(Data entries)

---

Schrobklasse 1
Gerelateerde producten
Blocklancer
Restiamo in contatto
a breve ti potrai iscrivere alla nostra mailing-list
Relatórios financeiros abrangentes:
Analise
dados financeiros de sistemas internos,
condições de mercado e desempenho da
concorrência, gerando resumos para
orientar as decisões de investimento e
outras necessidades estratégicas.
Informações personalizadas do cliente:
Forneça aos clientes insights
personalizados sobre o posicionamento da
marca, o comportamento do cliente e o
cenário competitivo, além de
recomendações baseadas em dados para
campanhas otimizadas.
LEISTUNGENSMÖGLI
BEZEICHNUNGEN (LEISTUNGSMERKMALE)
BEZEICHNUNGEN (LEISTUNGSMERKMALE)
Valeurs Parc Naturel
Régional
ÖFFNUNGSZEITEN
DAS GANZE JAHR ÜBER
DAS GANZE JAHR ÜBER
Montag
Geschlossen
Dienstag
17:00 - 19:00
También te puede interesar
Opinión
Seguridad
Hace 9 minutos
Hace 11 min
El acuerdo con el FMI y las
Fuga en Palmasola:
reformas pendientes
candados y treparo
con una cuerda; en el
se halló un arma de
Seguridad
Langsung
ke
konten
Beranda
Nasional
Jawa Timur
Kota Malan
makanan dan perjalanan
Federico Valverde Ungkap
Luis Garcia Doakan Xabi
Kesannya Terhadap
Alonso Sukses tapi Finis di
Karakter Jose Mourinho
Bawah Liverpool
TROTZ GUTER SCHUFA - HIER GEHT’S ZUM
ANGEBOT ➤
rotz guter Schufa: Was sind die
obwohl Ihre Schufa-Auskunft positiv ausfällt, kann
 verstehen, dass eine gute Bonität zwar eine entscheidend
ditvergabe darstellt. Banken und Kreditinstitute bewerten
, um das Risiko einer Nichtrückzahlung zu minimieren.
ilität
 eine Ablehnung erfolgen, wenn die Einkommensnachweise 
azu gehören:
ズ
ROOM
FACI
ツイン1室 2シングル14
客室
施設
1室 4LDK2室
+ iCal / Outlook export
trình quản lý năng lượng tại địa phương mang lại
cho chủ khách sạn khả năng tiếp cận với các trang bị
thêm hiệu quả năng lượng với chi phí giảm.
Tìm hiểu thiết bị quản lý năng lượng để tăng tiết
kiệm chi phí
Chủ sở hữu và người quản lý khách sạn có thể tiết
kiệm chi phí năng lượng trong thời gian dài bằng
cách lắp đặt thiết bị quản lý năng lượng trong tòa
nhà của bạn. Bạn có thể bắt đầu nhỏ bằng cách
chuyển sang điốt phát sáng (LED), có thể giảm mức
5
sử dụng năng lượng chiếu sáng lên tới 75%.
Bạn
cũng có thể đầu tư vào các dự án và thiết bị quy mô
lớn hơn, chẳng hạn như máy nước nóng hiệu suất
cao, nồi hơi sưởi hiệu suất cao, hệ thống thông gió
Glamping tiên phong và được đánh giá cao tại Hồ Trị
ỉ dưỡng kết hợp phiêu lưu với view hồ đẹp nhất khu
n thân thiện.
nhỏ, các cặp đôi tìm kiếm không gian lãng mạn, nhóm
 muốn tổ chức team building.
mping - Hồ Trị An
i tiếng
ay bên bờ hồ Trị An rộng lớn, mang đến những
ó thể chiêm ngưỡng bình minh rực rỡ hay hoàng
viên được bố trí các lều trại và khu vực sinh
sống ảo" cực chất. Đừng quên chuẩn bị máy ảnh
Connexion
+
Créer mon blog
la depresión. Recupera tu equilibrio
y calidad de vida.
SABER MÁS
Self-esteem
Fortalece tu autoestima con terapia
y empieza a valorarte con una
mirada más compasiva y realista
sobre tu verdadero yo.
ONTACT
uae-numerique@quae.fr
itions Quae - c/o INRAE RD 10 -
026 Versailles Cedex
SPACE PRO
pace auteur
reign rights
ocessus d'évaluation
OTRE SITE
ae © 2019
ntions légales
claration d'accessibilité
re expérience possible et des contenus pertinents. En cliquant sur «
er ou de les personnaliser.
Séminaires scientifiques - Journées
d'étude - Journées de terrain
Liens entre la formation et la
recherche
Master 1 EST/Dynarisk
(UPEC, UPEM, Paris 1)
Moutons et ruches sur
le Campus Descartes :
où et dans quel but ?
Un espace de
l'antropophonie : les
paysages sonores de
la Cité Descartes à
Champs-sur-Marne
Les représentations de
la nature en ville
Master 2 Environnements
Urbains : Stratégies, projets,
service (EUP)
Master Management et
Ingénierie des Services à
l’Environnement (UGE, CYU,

---

> _Exercise brief_
Only the lines above from the line containing "Hace 9 minutos" through the line containing "uae-numerique@quae.fr" should be retyped, exactly and with both ends included.

> _Response box_
Hace 9 minutos
Hace 11 min
El acuerdo con el FMI y las
Fuga en Palmasola:
reformas pendientes
candados y treparo
con una cuerda; en el
se halló un arma de
Seguridad
Langsung
ke
konten
Beranda
Nasional
Jawa Timur
Kota Malan
makanan dan perjalanan
Federico Valverde Ungkap
Luis Garcia Doakan Xabi
Kesannya Terhadap
Alonso Sukses tapi Finis di
Karakter Jose Mourinho
Bawah Liverpool
TROTZ GUTER SCHUFA - HIER GEHT’S ZUM
ANGEBOT ➤
rotz guter Schufa: Was sind die
obwohl Ihre Schufa-Auskunft positiv ausfällt, kann
 verstehen, dass eine gute Bonität zwar eine entscheidend
ditvergabe darstellt. Banken und Kreditinstitute bewerten
, um das Risiko einer Nichtrückzahlung zu minimieren.
ilität
 eine Ablehnung erfolgen, wenn die Einkommensnachweise 
azu gehören:
ズ
ROOM
FACI
ツイン1室 2シングル14
客室
施設
1室 4LDK2室
+ iCal / Outlook export
trình quản lý năng lượng tại địa phương mang lại
cho chủ khách sạn khả năng tiếp cận với các trang bị
thêm hiệu quả năng lượng với chi phí giảm.
Tìm hiểu thiết bị quản lý năng lượng để tăng tiết
kiệm chi phí
Chủ sở hữu và người quản lý khách sạn có thể tiết
kiệm chi phí năng lượng trong thời gian dài bằng
cách lắp đặt thiết bị quản lý năng lượng trong tòa
nhà của bạn. Bạn có thể bắt đầu nhỏ bằng cách
chuyển sang điốt phát sáng (LED), có thể giảm mức
5
sử dụng năng lượng chiếu sáng lên tới 75%.
Bạn
cũng có thể đầu tư vào các dự án và thiết bị quy mô
lớn hơn, chẳng hạn như máy nước nóng hiệu suất
cao, nồi hơi sưởi hiệu suất cao, hệ thống thông gió
Glamping tiên phong và được đánh giá cao tại Hồ Trị
ỉ dưỡng kết hợp phiêu lưu với view hồ đẹp nhất khu
n thân thiện.
nhỏ, các cặp đôi tìm kiếm không gian lãng mạn, nhóm
 muốn tổ chức team building.
mping - Hồ Trị An
i tiếng
ay bên bờ hồ Trị An rộng lớn, mang đến những
ó thể chiêm ngưỡng bình minh rực rỡ hay hoàng
viên được bố trí các lều trại và khu vực sinh
sống ảo" cực chất. Đừng quên chuẩn bị máy ảnh
Connexion
+
Créer mon blog
la depresión. Recupera tu equilibrio
y calidad de vida.
SABER MÁS
Self-esteem
Fortalece tu autoestima con terapia
y empieza a valorarte con una
mirada más compasiva y realista
sobre tu verdadero yo.
ONTACT
uae-numerique@quae.fr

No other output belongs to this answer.